Using hard play fakes puts a greater onus on the quarterback’s accuracy and arm strength rather than his touch or anticipation. The Patriots rarely ask Brady to leave the pocket on play fakes, they have exclusively done so on goalline plays so far this season and only three times in total. That is because the Patriots aren’t trying to half the field for Brady and they’re not trying to get him to throw the ball while on the move. They are prioritizing the mental/technical elements of his skill set over the physical.

When the Patriots don’t ask Brady to execute a play fake he can still manipulate the coverage and throw receivers open on deeper throws like he does on short and intermediate routes.

In the above play the Patriots are facing a Third-and-18. Brady gets good protection against a four-man rush but moves laterally in the pocket when there is no obvious need to.
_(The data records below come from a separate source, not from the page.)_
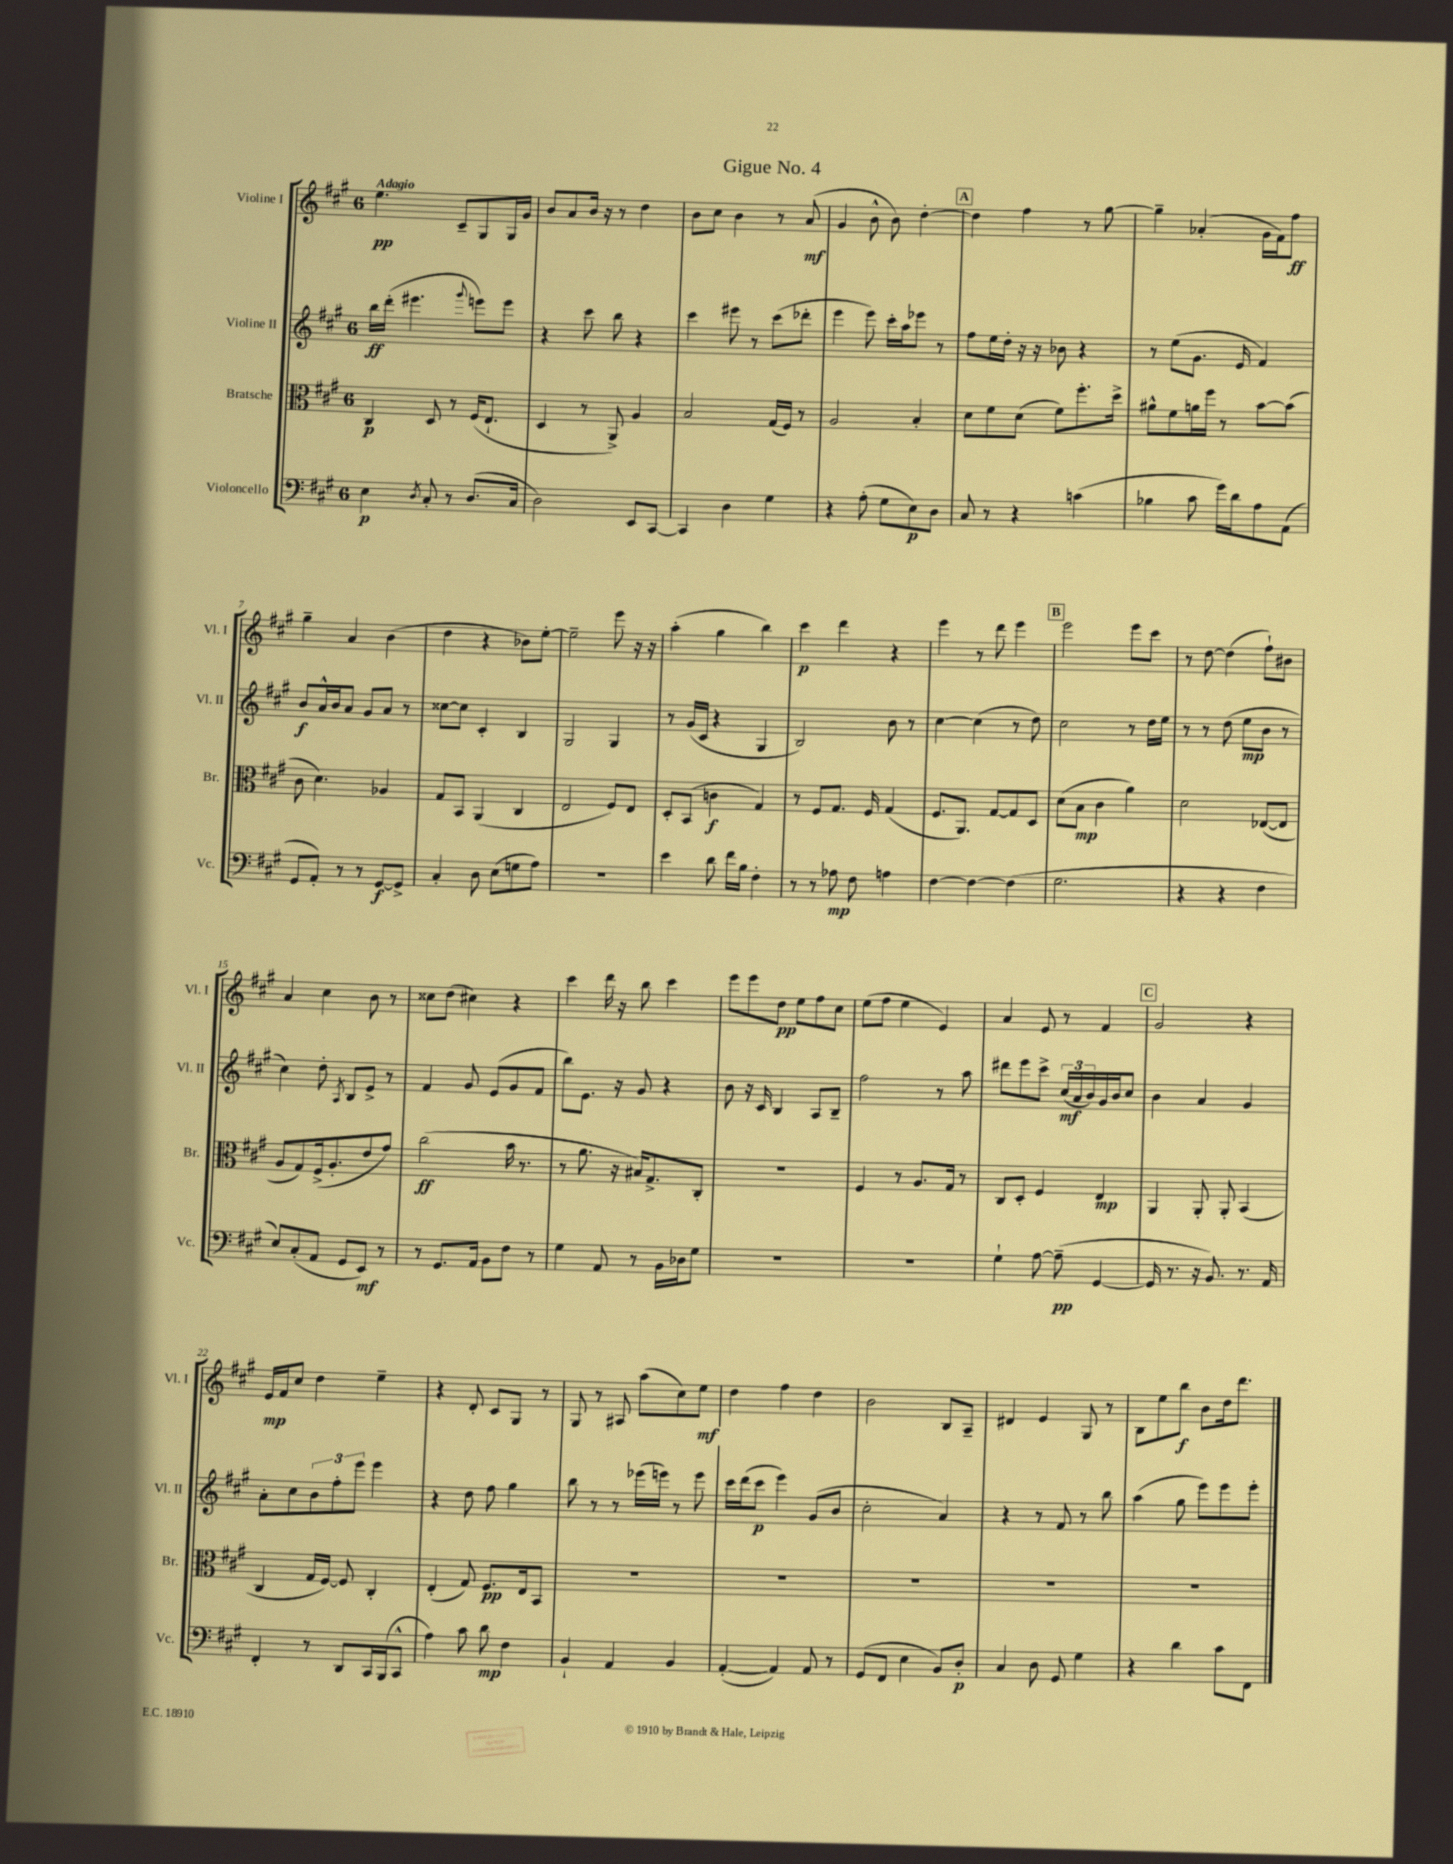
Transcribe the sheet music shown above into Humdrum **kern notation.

**kern	**kern	**kern	**kern
*staff4	*staff3	*staff2	*staff1
*clefF4	*clefC3	*clefG2	*clefG2
*k[f#c#g#]	*k[f#c#g#]	*k[f#c#g#]	*k[f#c#g#]
*M6/8	*M6/8	*M6/8	*M6/8
4E	4C#	16bb	4.ee
.	.	(16ddd'	.
.	.	4.eee#	.
8qD	.	.	.
8C#'	8D	.	.
8r	8r	.	8c#~
.	.	8qqggg#	.
(8.D	(16F#	8eee)	8G#
.	8.E`	.	.
.	.	8eee	16G#
16C#	.	.	16g#
=	=	=	=
2D)	4D	4r	8b
.	.	.	8a
.	8r	8ccc#	16b
.	.	.	16r
.	8AA^)	8bb	8r
8EE	4A	4r	4dd
[8CC#	.	.	.
=	=	=	=
4CC#]	2B	4ccc#	8b
.	.	.	8cc#
4D	.	8eee#	4b
.	.	8r	.
4G#	(16G#	(8ccc#	8r
.	16F#)	.	.
.	8r	8ddd-'	(8a
=	=	=	=
4r	2A	4eee	4g#
(8A'	.	8eee)	8b^^
8G#	.	16ccc#'	8b)
.	.	16aa	.
8E)	4B'	8eee-	[4dd'
8D	.	8r	.
=	=	=	=
8C#	8d	8ff#	4dd]
8r	8f#	16ee	.
.	.	16dd'	.
4r	(8d	16r	4ff#
.	.	16r	.
.	8f#)	8b-	.
(4c	8.ff#'	4r	8r
.	.	.	[8gg#
.	16dd^	.	.
=	=	=	=
4B-	8a#^^	8r	4gg#~]
.	8f#	(8ee	.
8c#	16a	8.g#	(4a-'
.	16ff#	.	.
16g#)	8r	.	.
16d	.	16e	.
8A	[8b	4f#)	16g#
.	.	.	16f#)
(8AA	(8b]	.	8ff#
=	=	=	=
8GG#	8c#	8b	4gg#~
8AA')	4.d)	16a^^	.
.	.	16b	.
8r	.	8a	4a
8r	.	8g#	.
[8GG#	4A-	8a	(4b
8GG#^]	.	8r	.
=	=	=	=
4C#'	8G#	[8cc##	4dd
.	8BB	8cc##]	.
8D	(4AA	4c#'	4r
(8E	.	.	.
8G	4C#	4B	8b-)
8A)	.	.	[8ee'
=	=	=	=
2.r	2E	2G#	2ee~]
.	8F#)	4G#	8eee
.	8E	.	16r
.	.	.	16r
=	=	=	=
4e	8D'	8r	(4aa'
.	(8BB	(16g#	.
.	.	16c#	.
8d	4c	4r	4gg#
16f#	.	.	.
16B	.	.	.
4F#'	4G#)	4G#	4bb)
=	=	=	=
8r	8r	2B)	4ccc#
8r	8F#	.	.
8A-	8.G#	.	4ddd
8F#	.	.	.
.	16F#	.	.
4A	(4G#	8b	4r
.	.	8r	.
=	=	=	=
[4F#	8.F#	[4cc#	4eee
.	8.AA)	.	.
4F#_	.	(4cc#]	8r
.	[8G#	.	8ddd
(4F#]	8G#]	8r	4eee
.	8D	8dd)	.
=	=	=	=
2.G#	(8d	2cc#	2eee
.	8B	.	.
.	4c#	.	.
.	4a)	8r	8eee
.	.	16dd	8ccc#
.	.	16ee	.
=	=	=	=
4r	2d	8r	8r
.	.	8r	[8dd
4r	.	(8dd	(4dd]
.	.	8ee	.
4F#	([8E-	8b	8ff#`)
.	8E-]	8r	8b#
=	=	=	=
8E)	8A	4cc#)	4a
(8C#'	8G#)	.	.
8AA	(16F#^	8dd'	4cc#
.	8.A'	.	.
.	.	8qA	.
8GG#	.	8B	.
8EE)	8e	8e^	8b
8r	8g#)	8r	8r
=	=	=	=
8r	(2cc#	4f#	8cc##
8.GG#	.	.	(8dd
.	.	8g#	4cc#)
16AA	.	.	.
8BB	.	(8e	.
8F#	16b	8g#	4r
.	8.r	.	.
8r	.	8f#	.
=	=	=	=
4G#	8r	8bb)	4ccc#
.	8.a	8.e	.
8AA	.	.	16ddd
.	16r	16r	16r
8r	16B#)	8g#	8bb
.	8.G#^	.	.
16BB	.	4r	4ccc#
16D-	.	.	.
8G#	8C#'	.	.
=	=	=	=
2.r	2.r	8b	8eee
.	.	16r	8eee
.	.	16c#	.
.	.	4B	8dd
.	.	.	8ee
.	.	8A	8ff#
.	.	8B~	8cc#
=	=	=	=
2.r	4F#	2ff#	(8ee
.	.	.	8ff#
.	8r	.	4ee
.	8.A	.	.
.	.	8r	4e)
.	16G#	.	.
.	8r	8aa	.
=	=	=	=
4G#`	8C#	8ddd#	4a
.	8D'	8eee	.
[8A	4F#	8ccc#^	8e
(8A~]	.	(24cc#	8r
.	.	24a	.
.	.	24b)	.
[4GG#	4E	16g#	4f#
.	.	16b	.
.	.	8cc#	.
=	=	=	=
16GG#]	4AA	4b	2g#
8.r	.	.	.
16r	8AA'	4a	.
8.BB)	.	.	.
.	8AA'	.	.
8.r	(4BB	4g#	4r
16AA	.	.	.
=	=	=	=
4FF#'	4C#	8a'	16e
.	.	.	16f#
.	.	8cc#	8cc#
8r	16G#	12b	4dd
.	[16F#)	.	.
.	.	12ff#'	.
8DD	8F#]	.	.
.	.	12eee	.
16CC#	4C#'	4eee	4ee~
(16BBB	.	.	.
8CC#^^	.	.	.
=	=	=	=
4A)	(4E'	4r	4r
8c#	8G#)	8dd	8d'
8d	8.F#	8ff#	8c#
4F#	.	4gg#	8G#
.	16E	.	.
.	8BB	.	8r
=	=	=	=
4BB`	2.r	8bb	8G#
.	.	8r	8r
4AA	.	8r	8A#
.	.	(16eee-	(8aa
.	.	16eee)	.
4BB	.	8r	8cc#)
.	.	8eee	8ee
=	=	=	=
([4AA'	2.r	16ccc#	4dd
.	.	(16ddd	.
.	.	8ccc#	.
4AA])	.	4eee)	4ff#
8AA	.	(8g#	4dd
8r	.	8b	.
=	=	=	=
(8GG#	2.r	2cc#'	2b
8FF#	.	.	.
4E	.	.	.
8BB)	.	4a)	8B
8D'	.	.	8A~
=	=	=	=
4C#	2.r	4r	4d#
8D	.	8r	4e
8GG#	.	8f#	.
4G#	.	8r	8G#
.	.	8bb	8r
=	=	=	=
4r	2.r	(4aa	8B
.	.	.	8ee
4d	.	8gg#	8bb
.	.	8eee)	8b
8c#	.	8eee	16dd
.	.	.	8.ddd
8FF#	.	8eee'	.
==	==	==	==
*-	*-	*-	*-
He keeps his eyes to the left but turns and squares to the middle of the field at the last moment before releasing the ball. What Brady has done here is manipulate the linebacker reading his eyes over the middle of the field to create a wide throwing lane.

Brady’s pass arrives low but that ultimately protects it from the safety coming over the top of his intended receiver.

Performing that well against the Jaguars defense is a major achievement. The Jaguars have a significantly better secondary than the Philadelphia Eagles but the Eagles should be able to get more consistent pressure than the Jaguars did. How Brady handles that trade-off will determine how much success he can have throwing the ball downfield in the Super Bowl.

The Super Bowl will determine how memorable this season ultimately is for Brady but even at this point this should go down as one of the best seasons of his career. He’s a quarterback who has often been over-celebrated for overcoming bad situations that weren’t actually bad. This situation isn’t bad either but it’s not an ideal fit for him. He still has weapons and he still has good pass protection, he’s going to need Danny Amendola, James White and Dion Lewis to combine to fill Edelman’s role if the Patriots offensive line can’t give him time to work the ball vertically.

Even with Nick Foles, the Eagles are by far the best team the Patriots have faced this season. Brady can’t afford to struggle for 3.5 quarters like he did 12 months ago.